Мама нашла няню, Павлу Афанасьевну, вдову какого-то киномагната, репрессированного и покойного. Это была невероятно ленивая и нечистоплотная женщина. Как мы с Наташкой не померли с голоду, один черт знает. Мама удивлялась, почему мы худеем, на что Павла Афанасьевна, худая и маленькая, утверждала, что на нас действует свежий воздух.

На самом деле все пожирала ее дочка Тамарка с сыном. Дочка, как говорили, только что вернулась из лагеря и отдыхала на нашей даче.

Они не только все ели, но и уничтожали плоды маминых отважных начинаний.

В первое лето мама развела клубнику, и на следующий год шесть длинных грядок, на которых мама заставляла и нас трудиться, дали великолепный урожай.

С раннего утра Тамарка с Павлой Афанасьевной забирались на грядки и набирали корзины на рынок. Тамарка уходила, а Павла Афанасьевна доказывала нам с Наташкой, что доносить родителям на бедных друзей позорно. Мы ей верили.

От Тамарки, высокой и худой, плохо пахло, ее ребеночек лет шести все время ныл и плакал, так что все, кто проходил мимо, затыкали ему рот едой. Он непрестанно жевал. Или рыдал. Или визжал.

Мама не могла понять, почему клубника не уродилась, мы ее жалели. Павла Афанасьевна жаловалась, какие мы с Наташкой прожорливые.

Зато именно в то лето я увидел настоящего писателя и влюбился в процесс писательской работы.
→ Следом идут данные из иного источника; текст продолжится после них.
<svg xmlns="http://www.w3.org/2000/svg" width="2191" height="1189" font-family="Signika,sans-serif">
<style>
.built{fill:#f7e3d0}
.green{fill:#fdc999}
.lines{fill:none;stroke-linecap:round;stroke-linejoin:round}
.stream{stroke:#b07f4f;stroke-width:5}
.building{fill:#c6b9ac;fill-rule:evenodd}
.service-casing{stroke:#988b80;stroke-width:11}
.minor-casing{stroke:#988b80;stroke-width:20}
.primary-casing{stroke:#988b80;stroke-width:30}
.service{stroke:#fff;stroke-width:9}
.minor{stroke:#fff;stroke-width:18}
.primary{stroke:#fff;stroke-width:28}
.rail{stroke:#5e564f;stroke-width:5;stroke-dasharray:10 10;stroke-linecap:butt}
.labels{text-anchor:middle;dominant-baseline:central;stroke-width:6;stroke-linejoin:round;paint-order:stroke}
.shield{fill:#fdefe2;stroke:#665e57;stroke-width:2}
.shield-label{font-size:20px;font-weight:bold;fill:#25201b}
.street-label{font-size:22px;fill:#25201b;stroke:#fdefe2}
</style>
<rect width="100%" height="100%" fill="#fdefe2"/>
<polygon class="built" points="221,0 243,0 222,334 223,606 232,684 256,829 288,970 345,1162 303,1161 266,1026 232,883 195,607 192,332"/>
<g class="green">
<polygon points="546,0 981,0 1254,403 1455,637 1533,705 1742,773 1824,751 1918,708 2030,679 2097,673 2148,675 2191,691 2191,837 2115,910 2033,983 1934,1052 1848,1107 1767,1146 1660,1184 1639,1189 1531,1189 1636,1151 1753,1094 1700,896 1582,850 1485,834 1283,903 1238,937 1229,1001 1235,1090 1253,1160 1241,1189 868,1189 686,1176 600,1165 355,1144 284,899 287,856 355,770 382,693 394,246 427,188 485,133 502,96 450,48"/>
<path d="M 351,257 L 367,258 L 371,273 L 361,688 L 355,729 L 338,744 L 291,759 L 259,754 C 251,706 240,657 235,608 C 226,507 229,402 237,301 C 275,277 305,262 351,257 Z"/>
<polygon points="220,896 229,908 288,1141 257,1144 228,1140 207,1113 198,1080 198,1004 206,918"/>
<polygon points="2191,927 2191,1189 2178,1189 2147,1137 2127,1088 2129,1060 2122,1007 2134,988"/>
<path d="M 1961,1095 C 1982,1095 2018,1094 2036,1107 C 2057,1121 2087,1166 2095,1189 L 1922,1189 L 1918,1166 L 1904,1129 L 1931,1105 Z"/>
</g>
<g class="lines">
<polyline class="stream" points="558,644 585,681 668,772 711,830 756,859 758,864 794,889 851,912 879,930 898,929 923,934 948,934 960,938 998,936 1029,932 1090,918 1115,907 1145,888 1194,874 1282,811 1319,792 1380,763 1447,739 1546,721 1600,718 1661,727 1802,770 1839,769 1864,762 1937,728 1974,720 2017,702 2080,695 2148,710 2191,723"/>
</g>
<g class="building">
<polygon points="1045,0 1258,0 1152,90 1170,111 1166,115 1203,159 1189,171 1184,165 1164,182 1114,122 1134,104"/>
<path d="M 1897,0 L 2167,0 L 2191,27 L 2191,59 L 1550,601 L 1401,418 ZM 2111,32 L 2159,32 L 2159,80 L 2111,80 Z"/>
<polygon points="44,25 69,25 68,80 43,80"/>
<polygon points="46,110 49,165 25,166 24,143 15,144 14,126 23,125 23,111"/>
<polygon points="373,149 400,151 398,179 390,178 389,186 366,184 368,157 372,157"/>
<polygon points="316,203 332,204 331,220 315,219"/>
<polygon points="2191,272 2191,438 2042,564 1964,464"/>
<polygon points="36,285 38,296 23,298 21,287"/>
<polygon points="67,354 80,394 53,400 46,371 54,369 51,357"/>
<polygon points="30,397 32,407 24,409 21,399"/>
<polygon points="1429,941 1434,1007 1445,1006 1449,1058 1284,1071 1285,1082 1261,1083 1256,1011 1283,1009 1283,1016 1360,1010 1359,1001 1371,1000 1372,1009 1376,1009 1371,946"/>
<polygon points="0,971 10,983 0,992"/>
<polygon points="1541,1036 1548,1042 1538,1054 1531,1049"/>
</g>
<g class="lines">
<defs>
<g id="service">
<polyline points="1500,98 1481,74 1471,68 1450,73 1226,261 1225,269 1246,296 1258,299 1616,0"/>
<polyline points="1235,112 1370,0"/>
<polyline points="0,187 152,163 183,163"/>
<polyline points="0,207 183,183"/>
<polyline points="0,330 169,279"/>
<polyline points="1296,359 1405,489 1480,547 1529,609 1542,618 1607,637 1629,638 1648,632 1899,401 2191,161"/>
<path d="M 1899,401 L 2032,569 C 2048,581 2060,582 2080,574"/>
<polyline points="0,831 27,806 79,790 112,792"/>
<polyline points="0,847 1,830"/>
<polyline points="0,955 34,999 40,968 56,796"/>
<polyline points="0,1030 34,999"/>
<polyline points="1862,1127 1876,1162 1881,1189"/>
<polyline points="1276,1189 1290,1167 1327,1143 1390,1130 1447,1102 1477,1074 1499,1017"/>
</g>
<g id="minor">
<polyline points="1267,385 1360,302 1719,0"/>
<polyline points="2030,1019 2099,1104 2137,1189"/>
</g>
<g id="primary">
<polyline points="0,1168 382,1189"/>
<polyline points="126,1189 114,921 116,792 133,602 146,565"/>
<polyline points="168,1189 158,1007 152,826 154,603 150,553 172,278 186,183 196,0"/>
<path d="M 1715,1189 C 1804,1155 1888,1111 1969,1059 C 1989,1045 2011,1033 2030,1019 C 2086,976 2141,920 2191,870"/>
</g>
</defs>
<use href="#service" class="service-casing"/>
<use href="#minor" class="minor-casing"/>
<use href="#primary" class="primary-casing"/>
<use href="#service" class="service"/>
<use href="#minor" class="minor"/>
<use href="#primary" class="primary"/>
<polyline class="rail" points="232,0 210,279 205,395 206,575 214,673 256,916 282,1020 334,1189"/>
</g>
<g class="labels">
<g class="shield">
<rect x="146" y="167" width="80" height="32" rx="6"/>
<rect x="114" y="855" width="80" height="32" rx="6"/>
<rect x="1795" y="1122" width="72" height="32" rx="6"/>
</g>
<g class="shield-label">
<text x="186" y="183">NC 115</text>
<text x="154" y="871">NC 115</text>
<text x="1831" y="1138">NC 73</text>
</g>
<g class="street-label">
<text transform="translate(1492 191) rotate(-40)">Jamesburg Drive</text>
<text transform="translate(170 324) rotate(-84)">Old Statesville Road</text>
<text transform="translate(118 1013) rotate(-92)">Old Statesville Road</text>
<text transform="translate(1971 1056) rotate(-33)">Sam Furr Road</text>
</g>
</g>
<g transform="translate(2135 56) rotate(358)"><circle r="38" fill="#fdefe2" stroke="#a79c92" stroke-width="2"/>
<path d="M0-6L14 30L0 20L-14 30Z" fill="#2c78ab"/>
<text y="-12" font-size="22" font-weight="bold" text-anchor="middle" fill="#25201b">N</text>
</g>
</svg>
Писатель жил на соседней даче, я дружил с его сыном. Писателя звали Николай Панов. Он написал книгу "Боцман с "Тумана" о Северном флоте, где он был во время войны. Сын писателя под страшным секретом принес мне плоды папиной сомнительной молодости. Оказывается, писатель Панов в двадцатые годы был левым поэтом Диром Туманным и даже входил в какие-то объединения, но для меня самое главное заключалось в выпусках - тонкие выпуски (потом я увидел такие же - шагиняновского "Месс-Менд") романа приключении с продолжением.

Это было чудо!

Выпуски назывались "Дети Желтого дракона", и речь в них шла о невероятных приключениях на фоне борьбы китайских триад. Совершенно не помню содержания повести Дира Туманного, но когда сам Панов шел с нами, мальчишками, гулять в лес, он был очень обыкновенным, мирным и даже скучноватым человеком, забывшим о детях Желтого дракона. Иногда он останавливался, присаживался на пень, доставал записную книжку и заносил в нее мысли. Сын Панова спокойно уходил вперед, совершенно не понимая того, что Бог дал ему в папы настоящего писателя, а он относится к нему, как к обыкновенному человеку.

Я до сих пор не отказываюсь от мечты завести записную книжку.

Определенная мистика ситуации заключалась в том, что Дир Туманный в 1925 году опубликовал самый настоящий фантастический роман "Всадники ветра" - о межпланетном путешествии.